[STM]

Dear all,

Please kindly enlighten me on what it means and how to confirm purity of a substamce by HPLC. I read in some articles that involve synthesis and all they say is that e.g. the purity was confirmed by HPLC to be 97%.

For instance, if a compound has fluorescence property, does it mean i inject it into an HPLC under its favourable conditions (eluent, flow rate, ex/em wavelength etc) and look for how neat its chromatogram is?

I really wish to get a clear insight on what is meant by confiming purity by HPLC and how it is done. Other useful text, articles, weblinks helpful in this regard will be highly appreciated.

Thank you.

[Furanone]

Based on running chromatograms using a known 100% pure substance and comparing the peak areas for equal injections (or more likely average of say three injections each) to the unknown substance to be tested for purity, your unknown would give an average 97% of that same peak area of the 100% pure substance (assuming all other things held constant ie. detector response, sample injection volume, etc.). The 97% pure sample could also show some other small peaks (as the 3% impurities) but not necessarily, if the impurity is solvent.

[Babcock_Hall]

Just to amplify what Furanone said, if you saw two peaks in a ratio of 97:3, it would not necessarily mean that the product distribution is 97:3.  It depends on whether or not the detector is equally sensitive to both compounds.

[STM]

Thank you for your response @ Furanone and Babcock_Hall.

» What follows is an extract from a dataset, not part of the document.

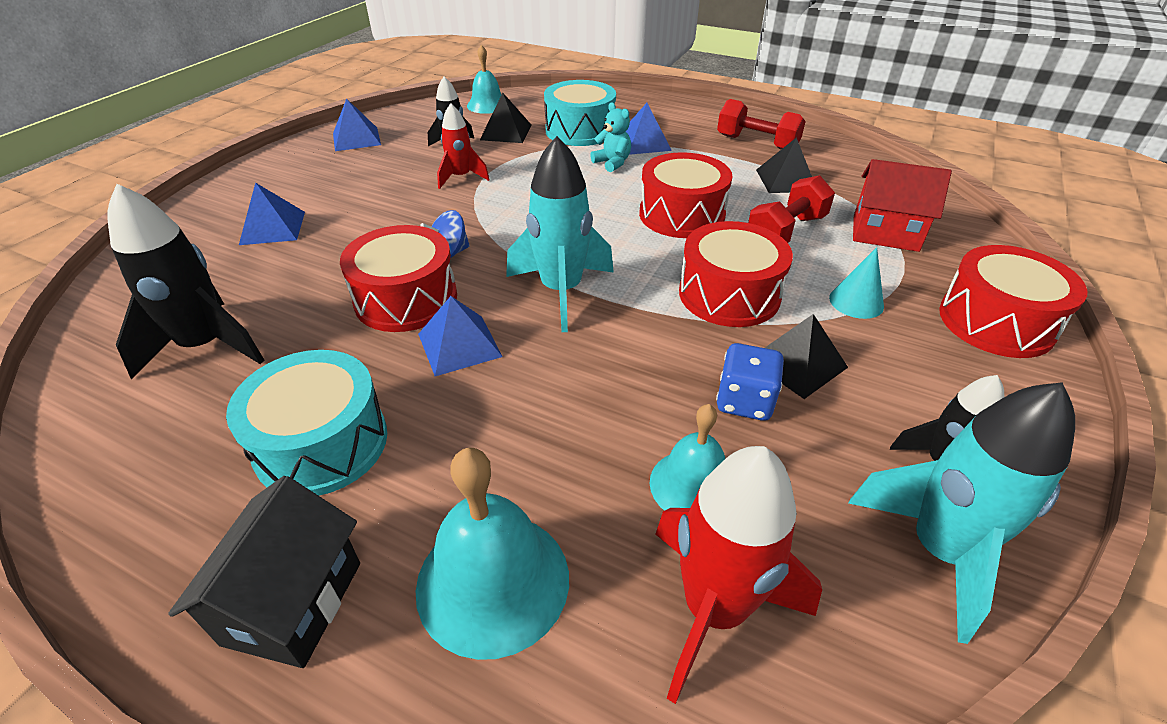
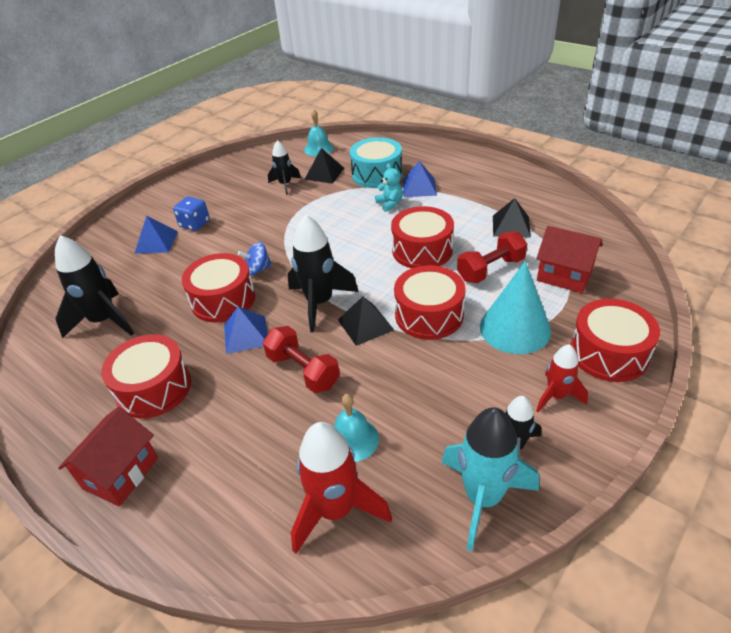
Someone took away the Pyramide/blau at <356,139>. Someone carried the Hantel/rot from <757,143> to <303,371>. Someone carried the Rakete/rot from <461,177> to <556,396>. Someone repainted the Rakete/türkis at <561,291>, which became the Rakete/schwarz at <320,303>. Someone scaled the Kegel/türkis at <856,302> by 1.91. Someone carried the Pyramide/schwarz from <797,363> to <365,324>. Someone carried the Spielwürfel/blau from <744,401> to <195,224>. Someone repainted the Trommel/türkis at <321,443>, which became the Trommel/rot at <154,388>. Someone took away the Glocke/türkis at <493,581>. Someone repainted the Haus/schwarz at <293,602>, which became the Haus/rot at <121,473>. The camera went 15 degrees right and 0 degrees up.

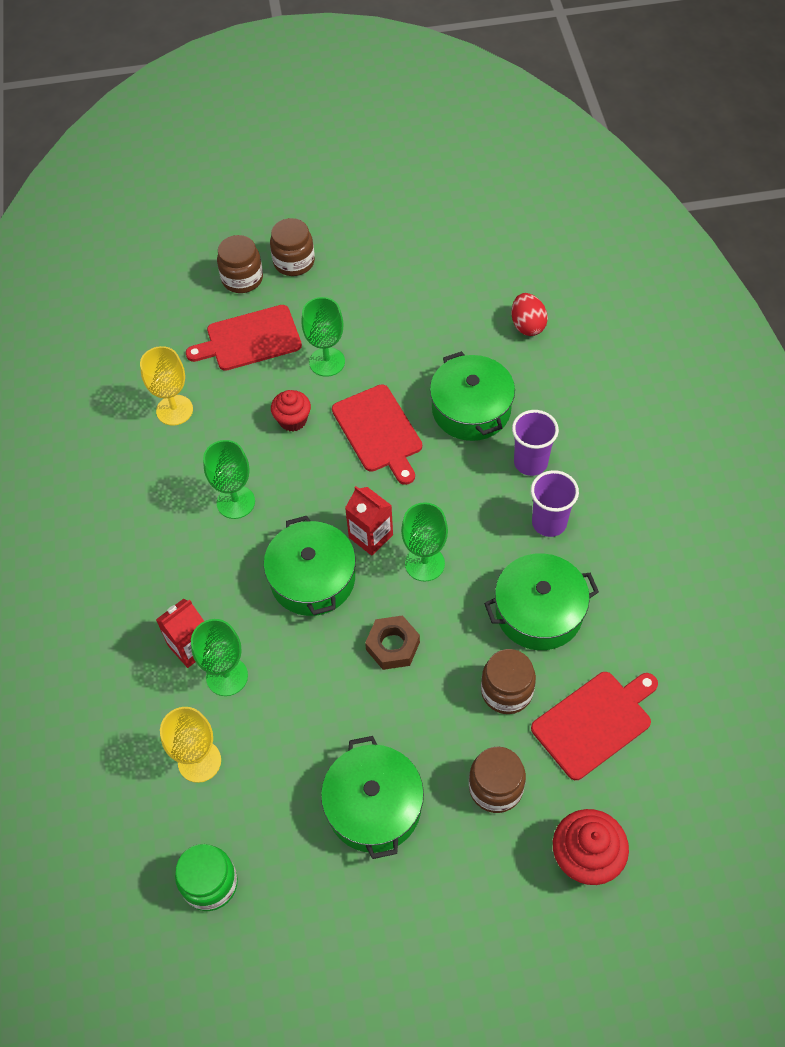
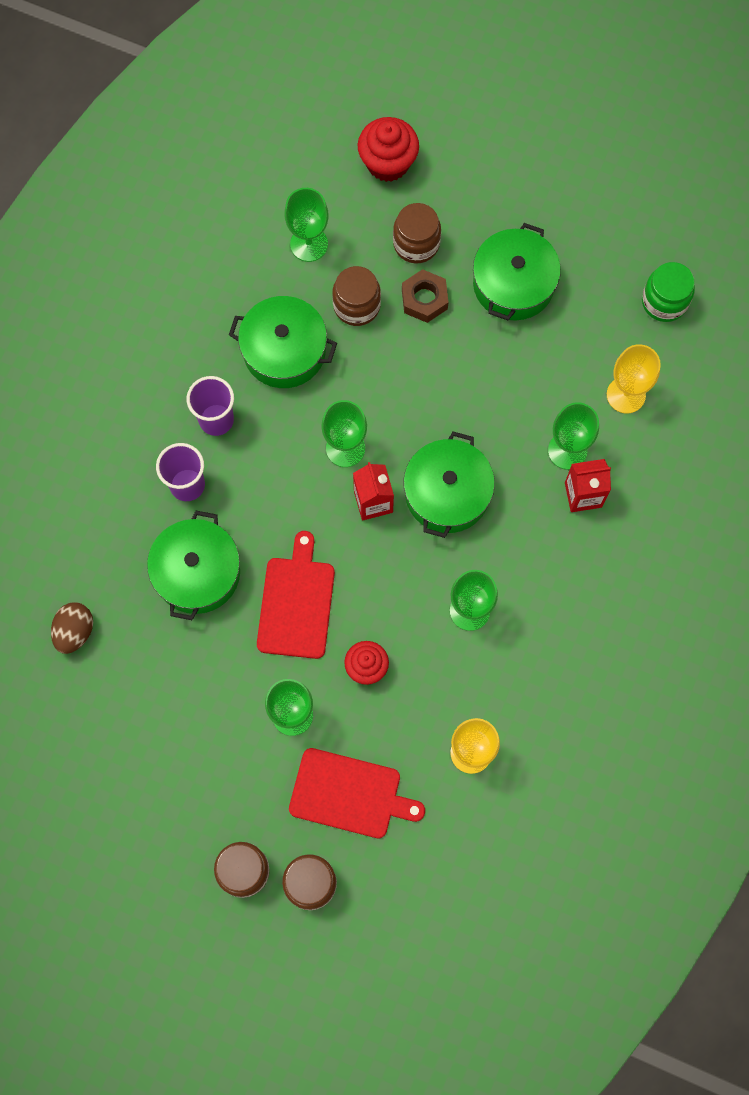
Someone repainted the Ei/rot at <527,325>, which became the Ei/braun at <75,631>. Someone carried the Sechskantmutter/braun from <393,646> to <424,299>. Someone swapped the Schneidebrett/rot at <595,722> for the Kelch/grün at <309,244>. The camera went 150 degrees left and 15 degrees up.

@Furanone: What will you advice in a situation where the standard or 100% pure substance doesnt exist? In the articles that I saw, the compounds were not commercially available. Hence, they had to be synthesized. The authors usually after reporting the NMR will then say the purity was confirmed by HPLC to be ..% pure. This is what I dont get clearly how they arrived at the % purity that is been quoted.

[Arkcon]

They have simply said, "It is 97% pure by HPLC."  That means the typical method for analysis doesn't show more than 3% impurities.  Now, by some other analytical method, it might be 90% pure, but they didn't clam that, so they don't have to test that.  Heck, just adding a mass spec detector could show their 97% pure peak has a significant mass impurity that's co-eluting.  Or running the HPLC on a chiral column could show its made of equal proportions of various diasteriomers, but that's up to them to decide if its worth checking.

Its possible to scan a peak under a PDA, and determine, within the limits of separation, if there is something under the peak that's distorting the spectrum.  Even something that doesn't absorb at the target wavelength is to distort the spectrum across the peak.  But I don't know if there's any evidence, in a research paper, that people are doing that.  But when developing a method meant to analyze a pharmaceutical, as an example, the regulatory agencies will want to see that.

[Furanone]

Thank you for your response @ Furanone and Babcock_Hall.

@Furanone: What will you advice in a situation where the standard or 100% pure substance doesnt exist? In the articles that I saw, the compounds were not commercially available. Hence, they had to be synthesized. The authors usually after reporting the NMR will then say the purity was confirmed by HPLC to be ..% pure. This is what I dont get clearly how they arrived at the % purity that is been quoted.

I am guessing if all you can get commercially is the 97% then there is a good reason for this, and that is usually to purify that extra 3% is not economically feasible (Law of Diminishing Returns = lots of extra fractionation steps for very little extra compound). This is why 95% ethanol is easy and cheap to get (distillation limit before azeotrope), but anhydrous ethanol costs you your first born. Another thing to keep in mind is that it is usually listed as >97% or 97%+ which means it could be slightly higher than the reported 97%.

Can you not use this as your standard and just take into account in your calculations that the standard peak is 97% of what a pure 100% compound peak would be to correct for your assay peaks?